Le Vendée Globe ou l’écriture épique du Grand large

 
Le 10 novembre dernier, les vingt skippeurs au départ de la course du Vendée Globe nous avaient embarqués dans une rêverie collective que l’exploit de François Gabart, le vainqueur, a transformée en fantasme national.
 
Ces héros qui communiquent : la fabrique de mythes
Le périple de ces Conquistadores contemporains, aux compétences techniques et informatiques incroyables, a fasciné un demi-million de passionnés rassemblés sur la course en ligne Virtual Regata, mobilisé plus de 900 000 personnes au Sables-d’Olonne  venues acclamer leurs champions, généré plus de 650 000 ouvertures de session de lecture sur le flux vidéo du site officiel de la course à l’arrivée du vainqueur le 27 janvier.

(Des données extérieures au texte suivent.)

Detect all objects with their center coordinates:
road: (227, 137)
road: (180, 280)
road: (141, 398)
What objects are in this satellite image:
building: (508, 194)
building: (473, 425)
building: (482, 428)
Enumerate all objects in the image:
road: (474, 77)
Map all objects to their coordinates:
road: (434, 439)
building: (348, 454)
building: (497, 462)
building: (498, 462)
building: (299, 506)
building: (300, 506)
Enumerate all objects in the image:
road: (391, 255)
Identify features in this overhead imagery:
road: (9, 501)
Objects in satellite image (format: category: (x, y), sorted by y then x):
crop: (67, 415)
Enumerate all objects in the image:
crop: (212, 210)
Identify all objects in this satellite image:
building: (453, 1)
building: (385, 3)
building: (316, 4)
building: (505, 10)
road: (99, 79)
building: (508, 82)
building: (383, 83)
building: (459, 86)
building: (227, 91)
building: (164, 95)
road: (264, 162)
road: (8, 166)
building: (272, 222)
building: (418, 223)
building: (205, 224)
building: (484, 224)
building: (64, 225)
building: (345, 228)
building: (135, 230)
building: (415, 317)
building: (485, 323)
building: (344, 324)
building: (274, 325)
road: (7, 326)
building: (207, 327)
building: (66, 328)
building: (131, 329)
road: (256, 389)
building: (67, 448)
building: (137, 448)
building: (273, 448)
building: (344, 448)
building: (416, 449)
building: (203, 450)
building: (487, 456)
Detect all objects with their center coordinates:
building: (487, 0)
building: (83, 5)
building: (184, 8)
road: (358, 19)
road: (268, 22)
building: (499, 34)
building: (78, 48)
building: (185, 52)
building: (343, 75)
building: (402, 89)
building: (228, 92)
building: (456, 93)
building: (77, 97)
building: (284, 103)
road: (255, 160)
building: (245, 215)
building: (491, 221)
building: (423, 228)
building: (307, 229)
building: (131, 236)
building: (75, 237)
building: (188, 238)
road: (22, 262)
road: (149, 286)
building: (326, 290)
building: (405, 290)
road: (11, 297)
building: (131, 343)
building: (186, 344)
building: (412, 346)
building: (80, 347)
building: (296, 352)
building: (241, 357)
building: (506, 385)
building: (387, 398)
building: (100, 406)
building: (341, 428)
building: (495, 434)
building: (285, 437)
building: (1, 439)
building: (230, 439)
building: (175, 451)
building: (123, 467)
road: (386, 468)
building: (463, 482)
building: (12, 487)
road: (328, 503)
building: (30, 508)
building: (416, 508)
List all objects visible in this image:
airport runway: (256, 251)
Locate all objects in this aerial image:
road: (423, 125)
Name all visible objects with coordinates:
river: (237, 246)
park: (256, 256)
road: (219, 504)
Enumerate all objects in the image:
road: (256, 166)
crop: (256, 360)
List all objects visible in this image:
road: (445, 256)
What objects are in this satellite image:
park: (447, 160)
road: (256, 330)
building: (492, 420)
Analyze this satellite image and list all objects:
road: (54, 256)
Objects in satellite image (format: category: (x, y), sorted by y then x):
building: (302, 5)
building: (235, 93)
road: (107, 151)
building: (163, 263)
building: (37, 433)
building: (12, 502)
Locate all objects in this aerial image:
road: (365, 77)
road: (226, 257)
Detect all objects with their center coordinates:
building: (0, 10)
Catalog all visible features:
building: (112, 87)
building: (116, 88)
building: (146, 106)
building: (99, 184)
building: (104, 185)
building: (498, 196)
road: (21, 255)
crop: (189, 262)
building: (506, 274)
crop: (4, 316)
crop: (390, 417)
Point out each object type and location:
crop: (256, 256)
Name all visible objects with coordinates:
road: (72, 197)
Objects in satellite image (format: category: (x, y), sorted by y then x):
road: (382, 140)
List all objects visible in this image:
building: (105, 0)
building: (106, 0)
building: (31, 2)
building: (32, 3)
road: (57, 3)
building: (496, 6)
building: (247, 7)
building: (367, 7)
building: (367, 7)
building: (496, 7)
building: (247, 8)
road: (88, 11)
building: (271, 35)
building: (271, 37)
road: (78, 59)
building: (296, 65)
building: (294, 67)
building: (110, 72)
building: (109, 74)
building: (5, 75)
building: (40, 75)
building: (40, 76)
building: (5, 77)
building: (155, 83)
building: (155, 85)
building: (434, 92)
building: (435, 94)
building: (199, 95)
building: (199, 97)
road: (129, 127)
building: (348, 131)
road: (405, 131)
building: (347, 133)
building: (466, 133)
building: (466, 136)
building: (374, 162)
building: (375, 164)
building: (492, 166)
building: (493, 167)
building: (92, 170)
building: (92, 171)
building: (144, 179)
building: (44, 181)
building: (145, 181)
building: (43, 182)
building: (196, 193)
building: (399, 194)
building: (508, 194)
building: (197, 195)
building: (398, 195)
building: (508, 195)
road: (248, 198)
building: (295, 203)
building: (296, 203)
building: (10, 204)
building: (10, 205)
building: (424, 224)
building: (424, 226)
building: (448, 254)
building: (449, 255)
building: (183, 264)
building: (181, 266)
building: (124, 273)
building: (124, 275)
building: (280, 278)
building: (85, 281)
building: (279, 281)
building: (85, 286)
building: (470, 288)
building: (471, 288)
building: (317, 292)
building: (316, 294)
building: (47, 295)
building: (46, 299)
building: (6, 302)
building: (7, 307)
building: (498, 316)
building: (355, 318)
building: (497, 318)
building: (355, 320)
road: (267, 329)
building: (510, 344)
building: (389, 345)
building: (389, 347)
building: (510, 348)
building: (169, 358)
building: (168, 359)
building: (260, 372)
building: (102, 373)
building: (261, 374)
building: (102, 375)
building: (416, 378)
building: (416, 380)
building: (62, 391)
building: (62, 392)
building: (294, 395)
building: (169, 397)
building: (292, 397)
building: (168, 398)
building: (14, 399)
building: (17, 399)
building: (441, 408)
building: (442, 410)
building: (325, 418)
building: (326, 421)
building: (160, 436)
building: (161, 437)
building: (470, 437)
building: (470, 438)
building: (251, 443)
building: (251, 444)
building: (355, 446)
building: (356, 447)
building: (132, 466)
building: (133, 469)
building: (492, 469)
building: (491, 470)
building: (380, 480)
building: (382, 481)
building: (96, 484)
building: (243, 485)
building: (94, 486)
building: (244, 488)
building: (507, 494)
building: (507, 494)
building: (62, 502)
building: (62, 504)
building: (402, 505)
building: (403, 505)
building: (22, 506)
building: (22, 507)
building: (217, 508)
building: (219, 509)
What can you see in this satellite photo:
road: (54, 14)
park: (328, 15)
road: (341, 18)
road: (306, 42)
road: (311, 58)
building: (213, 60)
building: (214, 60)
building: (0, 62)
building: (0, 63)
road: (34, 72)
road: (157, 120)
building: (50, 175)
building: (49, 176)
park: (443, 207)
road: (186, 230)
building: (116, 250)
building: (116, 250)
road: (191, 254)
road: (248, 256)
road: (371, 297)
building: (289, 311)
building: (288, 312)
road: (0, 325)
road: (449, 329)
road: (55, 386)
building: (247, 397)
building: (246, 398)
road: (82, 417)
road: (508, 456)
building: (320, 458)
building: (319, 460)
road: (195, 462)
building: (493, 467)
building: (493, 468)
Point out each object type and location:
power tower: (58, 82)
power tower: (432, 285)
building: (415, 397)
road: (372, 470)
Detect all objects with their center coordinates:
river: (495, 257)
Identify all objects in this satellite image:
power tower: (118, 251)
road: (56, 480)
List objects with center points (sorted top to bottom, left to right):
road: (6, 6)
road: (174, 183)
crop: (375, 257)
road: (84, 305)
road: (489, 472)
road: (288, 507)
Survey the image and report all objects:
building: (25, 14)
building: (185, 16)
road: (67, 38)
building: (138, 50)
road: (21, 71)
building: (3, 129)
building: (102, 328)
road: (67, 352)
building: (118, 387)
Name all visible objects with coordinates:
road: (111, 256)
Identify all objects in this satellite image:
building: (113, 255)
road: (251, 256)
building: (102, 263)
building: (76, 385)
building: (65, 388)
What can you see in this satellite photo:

Pour cette nouvelle édition, chacun des bateaux avait embarqué une caméra, ce qui a profondément renforcé l’intérêt pour cette course, permettant un flux d’images ininterrompu.  « Probablement que l’image est la nouvelle écriture du large. »  explique Kito de Pavant (Groupe Bel, abandon quelques heures après le départ). Au travers de résumés quotidiens, on a assisté lors de cette édition du Vendée à une véritable sérialisation du temps  réel. « Il semble que la voile, ou du moins le Vendée Globe, soit définitivement rentrée dans un processus de « sportification ». Ce barbarisme désigne ces sports qui ne l’étaient pas complètement, mais le sont devenus et sont totalement intégrés à la culture de la webcam et des réseaux sociaux» avance Cardon, sociologue et spécialiste des images. Le récit du large nous est désormais livré bien avant que les marins reviennent à terre, un virement de bord à la fois progressif et  incroyable pour ceux qui, avant, attendaient au ponton le récit d’une épopée inédite délivrée par les navigateurs, seuls détenteurs des péripéties de leurs traversées.
 
La parole suspendue
« Le silence est la condition de la parole. » écrivait le philosophe JB Pontalis. L’image, comme la performance, parle d’elle-même sans que le marin ait besoin d’en évoquer les contours. Le récit du large serait voué au romanesque et à la rhétorique de la parole suspendue. Suspendre le temps du discours comme pour laisser vibrer les rafales de vent dans les voiles et les vagues sur la coque. L’indicible du large suggérait- il que la rationalité de la parole doive céder le pas à la poésie de l’image? Ou au contraire, l’image « prêt-à-consommer » dissout-elle le mythe et la dimension romanesque de l’écrit ? Peut-on faire confiance à ce récit imagé, livré et produit par le héros lui-même ? La construction du mythe, issue de la fabrique audiovisuelle, ne serait qu’une illusion, dans la mesure  où « le marin donne à voir ce qui peut nourrir la couverture de la course. Mais il peut aussi en cacher une partie », sourit Kito de Pavant. En effet, suivant de près la stratégie de son mentor Michel Desjoyeaux, Gabart a préféré ne pas révéler le problème technique qu’il a rencontré dès le début de la course avec la pompe à injection de son hydrogénérateur de secours, une turbine permettant de faire de l’électricité avec le déplacement de l’eau et du bateau.
 
La Paris-matchisation des vainqueurs : une rafale médiatique inédite
Cette édition du Vendée Globe aura été la plus rapide (78j 02h 16min) mais également la plus couverte par la presse qui s’est appliquée à construire cette admiration que suscitent les marins du Vendée Globe. Le philosophe Laurent de Sutter expliquait dans Libération : « L’admiration est une étrange émotion. Elle consiste à ressentir comme un bien le fait qu’il y ait  plus grand que soi. (…) Puisque nos héros, dans le cas des stars, nous semblent de plus en plus fabriqués, nous préférons nous tourner vers ceux qui restent, à nos yeux, porteur d’une aura d’authenticité. » Mais quand bien même nos derniers héros seraient ces marins à l’allure authentique, il semblerait que cette édition aurait également annoncé le processus irrémédiable de « peopolisation », ou de « paris-matchisation » de ces figures mythiques. En témoigne le numéro hebdomadaire de Paris-Match du 30 janvier, où figure en couverture la famille Gabart enfin réunie avec François, Henriette et Hugo (tel Ulysse, Pénélope et Télémaque) sous le titre «  Le Petit Prince des Océans ».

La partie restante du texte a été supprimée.